PoM Office 18

Step 11

I had the most beautiful 11th step this morning.

I didn’t say or think words. I only heard melodies I was writing.

For most, these melodies would seem dissonant but, for me, they were delightful.

Thank you HP for expanding my definition of meditation.

PoM Office 19

HP,

I am so grateful to be consistently thin.

I just want to spend the whole day rejoicing.

PoM Office 20

The New Math…

If I carry one extra pound of fat on my body, at 2000 steps/mile, for a five mile run, I am  leg-lifting an extra 10,000 pounds over the course of the run. And that’s how it currently feels when I run distance…like I am carrying 10,000 pounds.

PoM Office 21

Step 10:

As the COVID 19 pandemic slowly comes to a close I want to keep certain things we have learned from this experience these 17 months:

First, as always, that sobriety and abstinence come first regardless of what is happening in the world.

Secondly, that an emotionally honest community is strong enough to see me through anything.

Thirdly, that it is possible to heal from all addictions.

And, for me personally, I want to keep the precious hours that I spend daily, peacefully communing with my soul through music, as a practice of the 11th step for as long as I live… one day, three hours at a time.

PoM Office 22

“Meditation is something which can always be further developed. It has no boundaries.”
AA 12x12

Meditation started out, for me, sitting cross-legged, in a half lotus position in 1972 and just trying to not be distracted by my own thoughts.

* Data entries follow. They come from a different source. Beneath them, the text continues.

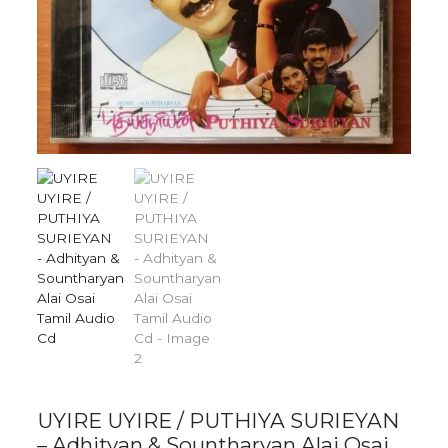
UYIRE UYIRE / PUTHIYA SURIEYAN
– Adhityan & Sountharyan Alai Osai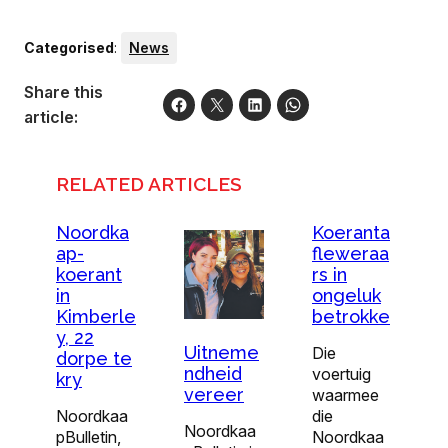
Categorised
:
News
Share this
article:
RELATED ARTICLES
Noordka
Koeranta
ap-
fleweraa
koerant
rs in
in
ongeluk
Kimberle
betrokke
y, 22
Uitneme
Die
dorpe te
ndheid
voertuig
kry
vereer
waarmee
Noordkaa
die
Noordkaa
pBulletin,
Noordkaa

Later that year I tried chanting “ Hare Krishna” after reading Gandhi’s favorite book the “Bhagavad Gita”…that repetitive centering prayer kinda pushed my thoughts out of the way.

After reading John Cage’s work I began to listen to my environment as an aural landscape…and that was surprisingly calming, though a little weird.  

In 1980 I started going to AA, studying the literature carefully and meditating on the words, which is actually “the precise instructions” on how to meditate in the AA 12x12.

In 1990 my third AA sponsor had me read a book on meditation and was introduced to the Buddhist concept of breath prayer which at the time was of absolutely no interest to me.

But, by 33 years old I had become very interested in my body’s health and I remembered breath prayer and finally it dawned on me that this was a physical way to meditate…and I was in. It’s been my favorite way to meditate for decades now.

But most very recently, I have tried to replace the thoughts in my head…with musical tones that I create.

It has been delightful.

If it is true that “Meditation is something which can always be further developed. It has no boundaries”, then it doesn’t take a genius to figure out I could replace my thoughts with tones not made by me, but say Beethoven’s Symphonies, or even Picasso’s paintings, Chihuly’s glass, Dickens novels or Shakespeare’s plays.

“It has no boundaries”, and as an addict…that certainly does appeal to me.